TEXTE.

════════

Remi Boyer recommande ces recueils de Claude Luezior et Claire Boitel

Jusqu’à la cendre par Claude Luezior

C’est une poésie violente pour un monde violent. C’est une poésie lumineuse pour un monde lumineux. Les opposés, qui ne viennent pas nécessairement en coïncidence, et les paradoxes de la vie, qui à la fois se multiplie et s’auto-détruit, sont comme le sang des poèmes de Claude Luezior.

Aucune facilité, aucune dérobade, aucun contournement, le choc du vivant qui ne cesse, de réplique en réplique, de s’étendre. Une dualité corrosive mais aussi créatrice. Art de mort et art de vie. Mais toujours la beauté, parfois ensanglantée.

Sans fin

« interstices
rugueux
des catacombes

ici s’étreignent
les ossuaires
d’atroces attentes

et s’érigent
en monolithes
les prières
de craie

ici-même
le refuge
avant l’arène
finale
avant l’ultime
solution

des couloirs
à perte de vie
et dans les niches
alcôves
et dédales

une danse
pour tibias disloqués
… »

════════

DONNÉES FOURNIES.
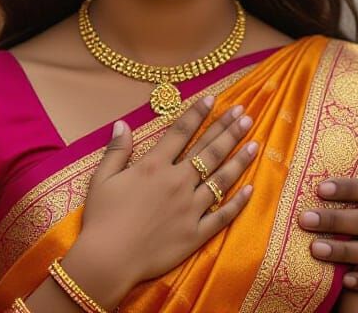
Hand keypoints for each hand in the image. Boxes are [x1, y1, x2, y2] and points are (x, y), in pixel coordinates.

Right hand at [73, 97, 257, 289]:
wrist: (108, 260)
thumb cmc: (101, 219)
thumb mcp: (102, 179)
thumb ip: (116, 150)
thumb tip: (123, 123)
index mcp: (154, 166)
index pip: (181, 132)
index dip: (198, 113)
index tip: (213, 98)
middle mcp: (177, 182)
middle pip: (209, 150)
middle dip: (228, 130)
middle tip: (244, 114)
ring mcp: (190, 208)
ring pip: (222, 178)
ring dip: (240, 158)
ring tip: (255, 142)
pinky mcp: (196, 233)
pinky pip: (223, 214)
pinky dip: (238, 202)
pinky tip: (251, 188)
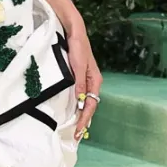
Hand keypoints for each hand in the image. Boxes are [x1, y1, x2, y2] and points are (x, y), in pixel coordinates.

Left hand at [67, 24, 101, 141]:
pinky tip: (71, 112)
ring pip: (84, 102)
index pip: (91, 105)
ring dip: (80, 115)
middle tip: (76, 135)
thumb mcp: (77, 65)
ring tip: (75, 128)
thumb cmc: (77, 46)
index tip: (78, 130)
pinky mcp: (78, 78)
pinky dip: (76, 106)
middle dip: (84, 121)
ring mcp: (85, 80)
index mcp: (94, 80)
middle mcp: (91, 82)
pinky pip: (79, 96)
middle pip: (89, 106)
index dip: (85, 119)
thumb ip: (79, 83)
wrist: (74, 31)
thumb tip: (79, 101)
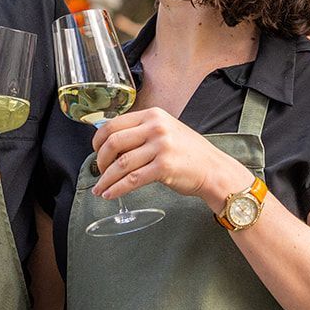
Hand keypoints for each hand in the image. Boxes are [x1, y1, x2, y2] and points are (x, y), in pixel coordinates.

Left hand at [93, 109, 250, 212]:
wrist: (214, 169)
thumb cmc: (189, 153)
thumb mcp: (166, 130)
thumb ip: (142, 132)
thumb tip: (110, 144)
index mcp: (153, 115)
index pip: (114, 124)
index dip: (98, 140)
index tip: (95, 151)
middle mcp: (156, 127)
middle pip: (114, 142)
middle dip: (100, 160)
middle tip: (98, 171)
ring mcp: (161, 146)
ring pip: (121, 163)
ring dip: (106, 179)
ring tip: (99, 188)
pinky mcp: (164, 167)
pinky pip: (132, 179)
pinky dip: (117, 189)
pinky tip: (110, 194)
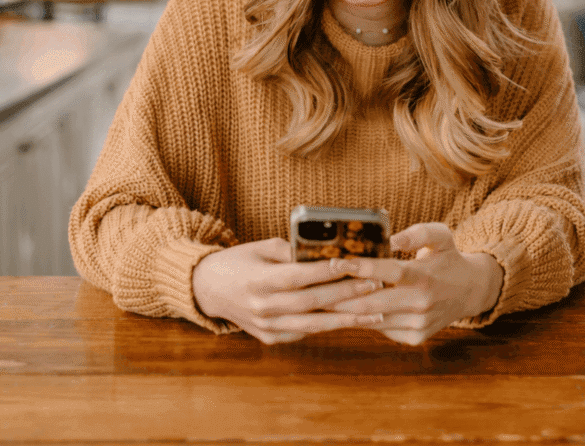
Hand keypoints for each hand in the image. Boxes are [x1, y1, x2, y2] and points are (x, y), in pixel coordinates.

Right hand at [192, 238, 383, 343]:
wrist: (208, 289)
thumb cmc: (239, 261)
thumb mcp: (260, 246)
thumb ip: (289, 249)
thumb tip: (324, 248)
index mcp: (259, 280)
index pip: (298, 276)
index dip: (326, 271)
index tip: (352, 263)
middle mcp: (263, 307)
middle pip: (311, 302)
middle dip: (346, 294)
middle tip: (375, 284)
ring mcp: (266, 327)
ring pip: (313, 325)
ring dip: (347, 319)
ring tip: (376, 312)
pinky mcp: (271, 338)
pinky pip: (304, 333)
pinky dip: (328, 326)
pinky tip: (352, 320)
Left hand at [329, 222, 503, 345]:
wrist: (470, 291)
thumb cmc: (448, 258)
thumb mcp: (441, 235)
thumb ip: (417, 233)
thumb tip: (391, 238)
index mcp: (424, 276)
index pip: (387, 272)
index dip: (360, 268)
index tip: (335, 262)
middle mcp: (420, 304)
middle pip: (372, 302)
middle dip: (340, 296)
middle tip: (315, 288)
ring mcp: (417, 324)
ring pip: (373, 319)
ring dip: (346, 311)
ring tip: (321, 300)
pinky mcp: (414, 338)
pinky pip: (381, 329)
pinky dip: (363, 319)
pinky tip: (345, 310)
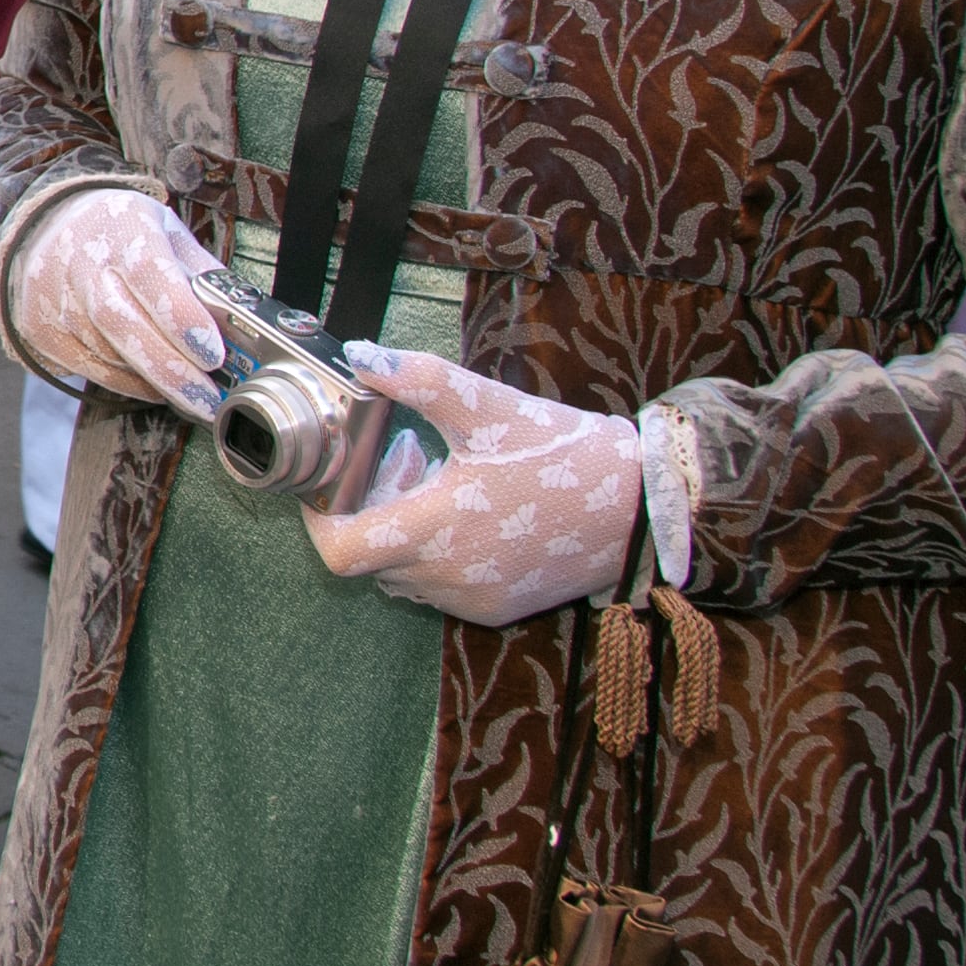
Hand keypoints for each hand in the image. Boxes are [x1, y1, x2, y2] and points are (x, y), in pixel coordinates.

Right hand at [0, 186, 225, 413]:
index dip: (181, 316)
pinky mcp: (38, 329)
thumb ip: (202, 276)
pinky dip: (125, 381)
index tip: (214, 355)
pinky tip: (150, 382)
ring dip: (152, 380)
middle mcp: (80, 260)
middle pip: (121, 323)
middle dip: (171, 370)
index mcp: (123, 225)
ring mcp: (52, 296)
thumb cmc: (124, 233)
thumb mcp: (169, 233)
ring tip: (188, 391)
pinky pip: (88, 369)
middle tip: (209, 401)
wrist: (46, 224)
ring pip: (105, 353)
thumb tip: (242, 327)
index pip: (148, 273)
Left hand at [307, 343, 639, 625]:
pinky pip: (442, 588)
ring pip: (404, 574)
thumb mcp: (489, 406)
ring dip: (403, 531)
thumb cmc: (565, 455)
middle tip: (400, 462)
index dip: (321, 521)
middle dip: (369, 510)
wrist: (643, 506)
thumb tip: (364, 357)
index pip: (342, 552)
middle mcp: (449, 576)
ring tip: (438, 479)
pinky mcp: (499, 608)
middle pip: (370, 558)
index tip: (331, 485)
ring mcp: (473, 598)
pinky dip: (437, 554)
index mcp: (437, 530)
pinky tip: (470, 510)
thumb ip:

════════

OBJECTIF.
Recopiez mot pour mot le passage du texte allant de « Jusqu’à la cendre » à « de Claude Luezior. ». Ces données proviennent d'une autre source que le texte.

VOTRE RÉPONSE.
Jusqu’à la cendre par Claude Luezior

C’est une poésie violente pour un monde violent. C’est une poésie lumineuse pour un monde lumineux. Les opposés, qui ne viennent pas nécessairement en coïncidence, et les paradoxes de la vie, qui à la fois se multiplie et s’auto-détruit, sont comme le sang des poèmes de Claude Luezior.